🤖 AI Summary
In augmented reality (AR), interactions between virtual and real-world objects often lack physically plausible audio feedback—specifically, sound effects that align with material properties and collision dynamics—leading to multisensory dissonance and reduced perceptual realism. To address this, we propose the first context-aware sound generation framework tailored for AR: it jointly estimates real-world object materials via real-time computer vision, models collision dynamics, and synthesizes parameterized acoustic signals to produce interaction-consistent, personalized sounds. Our end-to-end system integrates material segmentation, physics-based dynamics estimation, and low-latency audio rendering, enabling real-time auditory feedback in dynamic environments. A user study demonstrates that our method significantly improves perceived sound realism over generic sound effects (p < 0.01) and enhances users’ accuracy and confidence in distinguishing visually similar materials by 32% and 28%, respectively.
📝 Abstract
In Augmented Reality (AR), virtual objects interact with real objects. However, the lack of physicality of virtual objects leads to the absence of natural sonic interactions. When virtual and real objects collide, either no sound or a generic sound is played.

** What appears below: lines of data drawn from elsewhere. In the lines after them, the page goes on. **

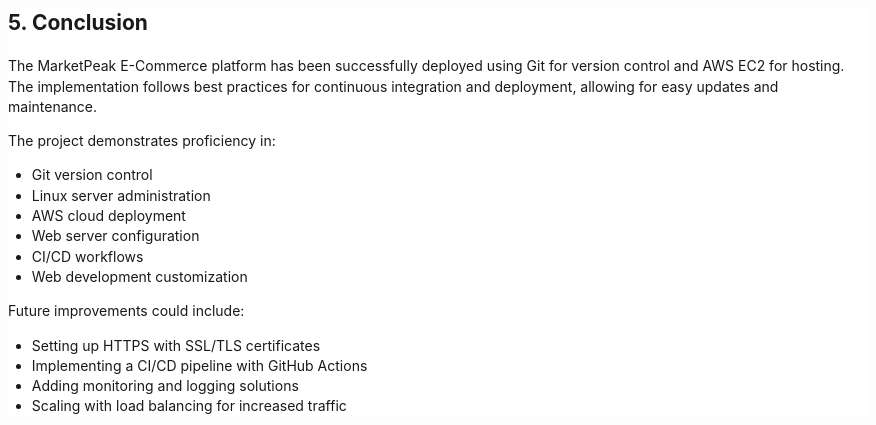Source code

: 
## 5. Conclusion

The MarketPeak E-Commerce platform has been successfully deployed using Git for version control and AWS EC2 for hosting. The implementation follows best practices for continuous integration and deployment, allowing for easy updates and maintenance.

The project demonstrates proficiency in:
- Git version control
- Linux server administration
- AWS cloud deployment
- Web server configuration
- CI/CD workflows
- Web development customization

Future improvements could include:
- Setting up HTTPS with SSL/TLS certificates
- Implementing a CI/CD pipeline with GitHub Actions
- Adding monitoring and logging solutions
- Scaling with load balancing for increased traffic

Both lead to an incongruent multisensory experience, reducing interaction and object realism. Unlike in Virtual Reality (VR) and games, where predefined scenes and interactions allow for the playback of pre-recorded sound samples, AR requires real-time sound synthesis that dynamically adapts to novel contexts and objects to provide audiovisual congruence during interaction. To enhance real-virtual object interactions in AR, we propose a framework for context-aware sounds using methods from computer vision to recognize and segment the materials of real objects. The material's physical properties and the impact dynamics of the interaction are used to generate material-based sounds in real-time using physical modelling synthesis. In a user study with 24 participants, we compared our congruent material-based sounds to a generic sound effect, mirroring the current standard of non-context-aware sounds in AR applications. The results showed that material-based sounds led to significantly more realistic sonic interactions. Material-based sounds also enabled participants to distinguish visually similar materials with significantly greater accuracy and confidence. These findings show that context-aware, material-based sonic interactions in AR foster a stronger sense of realism and enhance our perception of real-world surroundings.